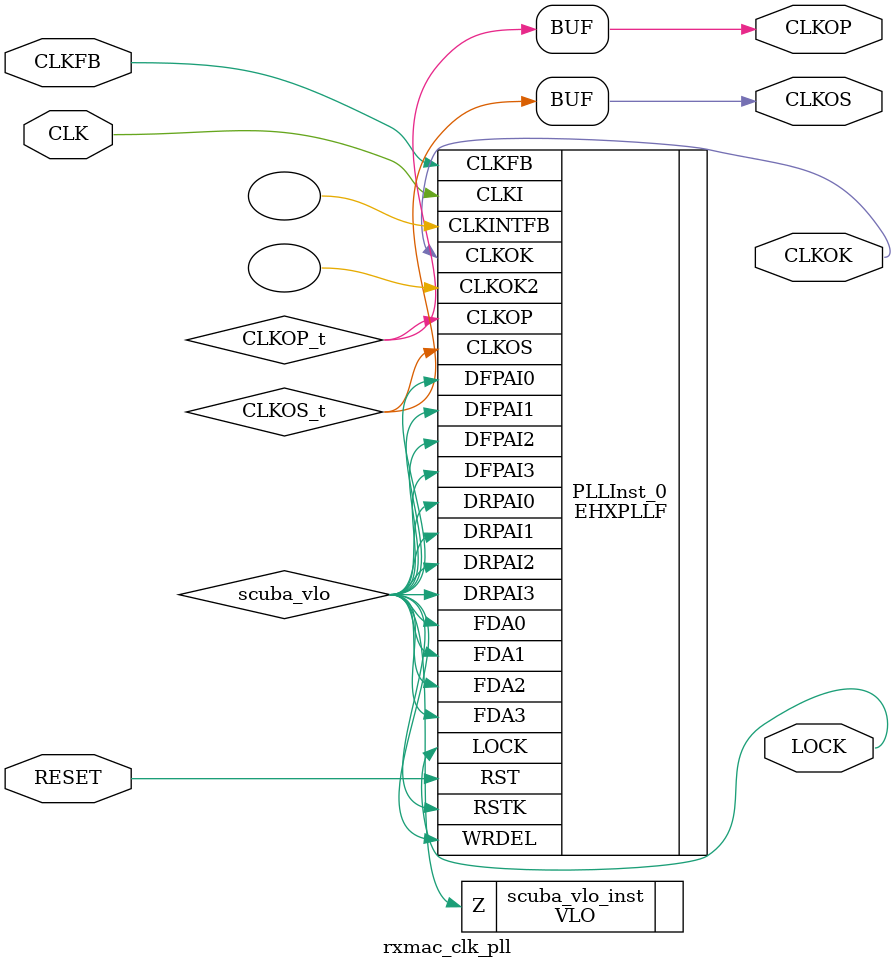
<source format=v>
`timescale 1 ns / 1 ps
module rxmac_clk_pll (CLK, RESET, CLKFB, CLKOP, CLKOS, CLKOK, LOCK);
    input wire CLK;
    input wire RESET;
    input wire CLKFB;
    output wire CLKOP;
    output wire CLKOS;
    output wire CLKOK;
    output wire LOCK;

    wire CLKOS_t;
    wire CLKOP_t;
    wire scuba_vlo;

    VLO scuba_vlo_inst (.Z(scuba_vlo));

    defparam PLLInst_0.FEEDBK_PATH = "USERCLOCK" ;
    defparam PLLInst_0.CLKOK_BYPASS = "DISABLED" ;
    defparam PLLInst_0.CLKOS_BYPASS = "DISABLED" ;
    defparam PLLInst_0.CLKOP_BYPASS = "DISABLED" ;
    defparam PLLInst_0.CLKOK_INPUT = "CLKOP" ;
    defparam PLLInst_0.DELAY_PWD = "DISABLED" ;
    defparam PLLInst_0.DELAY_VAL = 0 ;
    defparam PLLInst_0.CLKOS_TRIM_DELAY = 0 ;
    defparam PLLInst_0.CLKOS_TRIM_POL = "RISING" ;
    defparam PLLInst_0.CLKOP_TRIM_DELAY = 0 ;
    defparam PLLInst_0.CLKOP_TRIM_POL = "RISING" ;
    defparam PLLInst_0.PHASE_DELAY_CNTL = "STATIC" ;
    defparam PLLInst_0.DUTY = 8 ;
    defparam PLLInst_0.PHASEADJ = "0.0" ;
    defparam PLLInst_0.CLKOK_DIV = 2 ;
    defparam PLLInst_0.CLKOP_DIV = 8 ;
    defparam PLLInst_0.CLKFB_DIV = 1 ;
    defparam PLLInst_0.CLKI_DIV = 1 ;
    defparam PLLInst_0.FIN = "125.000000" ;
    EHXPLLF PLLInst_0 (.CLKI(CLK), .CLKFB(CLKFB), .RST(RESET), .RSTK(scuba_vlo), 
        .WRDEL(scuba_vlo), .DRPAI3(scuba_vlo), .DRPAI2(scuba_vlo), .DRPAI1(scuba_vlo), 
        .DRPAI0(scuba_vlo), .DFPAI3(scuba_vlo), .DFPAI2(scuba_vlo), .DFPAI1(scuba_vlo), 
        .DFPAI0(scuba_vlo), .FDA3(scuba_vlo), .FDA2(scuba_vlo), .FDA1(scuba_vlo), 
        .FDA0(scuba_vlo), .CLKOP(CLKOP_t), .CLKOS(CLKOS_t), .CLKOK(CLKOK), 
        .CLKOK2(), .LOCK(LOCK), .CLKINTFB())
             /* synthesis FREQUENCY_PIN_CLKOS="125.000000" */
             /* synthesis FREQUENCY_PIN_CLKOP="125.000000" */
             /* synthesis FREQUENCY_PIN_CLKI="125.000000" */
             /* synthesis FREQUENCY_PIN_CLKOK="62.500000" */;

    assign CLKOS = CLKOS_t;
    assign CLKOP = CLKOP_t;


    // exemplar begin
    // exemplar attribute PLLInst_0 FREQUENCY_PIN_CLKOS 125.000000
    // exemplar attribute PLLInst_0 FREQUENCY_PIN_CLKOP 125.000000
    // exemplar attribute PLLInst_0 FREQUENCY_PIN_CLKI 125.000000
    // exemplar attribute PLLInst_0 FREQUENCY_PIN_CLKOK 62.500000
    // exemplar end

endmodule


</source>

○ ○ ○ ○

→ **Exercise details**: Please state how many lines of the entries above include the string "attribute", giving the number and nothing more.

→ **Reply**: 4